Remember that the internationalization of ispell was done long before the
MULE code was added to emacs.  The encoding of the character sets and
the interaction between ispell and emacs was embodied in the ispell code
and interactions.  In ispell.el, this has been controlled by the
CASECHARS, NOT-CASECHARS, OTHERCHARS, MANY-OTHERCHARS-P,
EXTENDED-CHARACER-MODE, and CHARACTER-SET.

The problem is more complicated than simply parsing what are word
characters.  There are differences in encoding when one uses latex as
the source with it's encoding of latin characters with escape sequences
versus a raw ISO character set.  For instance, the dictionary stores
information regarding compound words, possessives, etc. in the spell
checking routines.  Knowing that the "'" character is used as a
possessive, for instance, ispell knows that "Ken's" is a correct
spelling based on the root "Ken".

Most of this complication can be invisibly hidden in ispell.  The
problems mainly arise in two circumstances.

1. when spell checking a single word.
2. when an error occurs and the error is highlighted.

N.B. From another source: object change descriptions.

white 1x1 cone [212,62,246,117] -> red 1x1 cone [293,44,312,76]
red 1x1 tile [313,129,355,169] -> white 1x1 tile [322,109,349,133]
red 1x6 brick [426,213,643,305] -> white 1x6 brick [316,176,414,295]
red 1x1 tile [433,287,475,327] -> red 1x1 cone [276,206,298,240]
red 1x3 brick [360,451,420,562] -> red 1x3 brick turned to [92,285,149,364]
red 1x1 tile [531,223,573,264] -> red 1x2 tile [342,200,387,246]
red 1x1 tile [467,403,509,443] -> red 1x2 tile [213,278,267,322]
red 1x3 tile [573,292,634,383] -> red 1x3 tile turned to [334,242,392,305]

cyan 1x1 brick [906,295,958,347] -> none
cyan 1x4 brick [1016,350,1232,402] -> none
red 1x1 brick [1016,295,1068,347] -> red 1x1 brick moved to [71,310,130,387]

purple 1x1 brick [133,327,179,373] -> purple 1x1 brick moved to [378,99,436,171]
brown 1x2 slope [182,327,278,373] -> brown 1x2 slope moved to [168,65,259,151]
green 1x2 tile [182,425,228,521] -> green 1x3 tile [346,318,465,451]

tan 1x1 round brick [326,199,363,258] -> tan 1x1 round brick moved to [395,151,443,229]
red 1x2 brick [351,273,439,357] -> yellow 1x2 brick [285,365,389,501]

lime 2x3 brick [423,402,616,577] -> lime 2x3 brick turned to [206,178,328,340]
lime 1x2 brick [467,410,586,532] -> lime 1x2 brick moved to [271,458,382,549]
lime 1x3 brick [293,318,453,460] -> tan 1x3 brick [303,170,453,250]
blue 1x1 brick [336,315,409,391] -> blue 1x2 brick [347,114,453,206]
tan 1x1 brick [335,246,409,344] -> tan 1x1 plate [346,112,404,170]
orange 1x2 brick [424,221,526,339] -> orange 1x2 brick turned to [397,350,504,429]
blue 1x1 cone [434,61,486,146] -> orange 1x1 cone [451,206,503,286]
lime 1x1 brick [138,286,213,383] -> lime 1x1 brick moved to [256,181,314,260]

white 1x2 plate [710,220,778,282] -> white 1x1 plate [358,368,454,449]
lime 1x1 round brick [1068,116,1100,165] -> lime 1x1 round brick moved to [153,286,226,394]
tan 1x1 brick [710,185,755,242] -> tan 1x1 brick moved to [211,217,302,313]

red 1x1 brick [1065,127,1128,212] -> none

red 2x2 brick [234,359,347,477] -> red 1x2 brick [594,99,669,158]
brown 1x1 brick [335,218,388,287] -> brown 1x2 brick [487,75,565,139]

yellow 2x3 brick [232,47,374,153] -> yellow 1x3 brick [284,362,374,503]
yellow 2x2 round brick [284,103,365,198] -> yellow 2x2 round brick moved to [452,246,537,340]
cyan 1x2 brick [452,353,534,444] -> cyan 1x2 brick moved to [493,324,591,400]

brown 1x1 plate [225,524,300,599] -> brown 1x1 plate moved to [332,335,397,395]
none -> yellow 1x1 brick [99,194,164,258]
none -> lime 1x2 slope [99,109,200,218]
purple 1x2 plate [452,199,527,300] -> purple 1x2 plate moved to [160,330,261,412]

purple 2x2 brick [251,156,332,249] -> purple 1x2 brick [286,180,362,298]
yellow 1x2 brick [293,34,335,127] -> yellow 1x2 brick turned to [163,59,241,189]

For instance, one of the major issues when MULE was implemented was the
fact that multiple bytes passed to ispell may only count as a single
byte or character on the display.

Here is where most of the hassles with libraries occur.  There may well
be a much better way of encoding the character sets and interactions
right now.  Perhaps we should investigate simplifying and possibly
removing the character set issues.  We would still minimally need to
communicate mode information to ispell.

Geoff has a much better understanding of the underlying spell search
engine.  Perhaps he can shed additional light on this topic.

regards=09=09 -Ken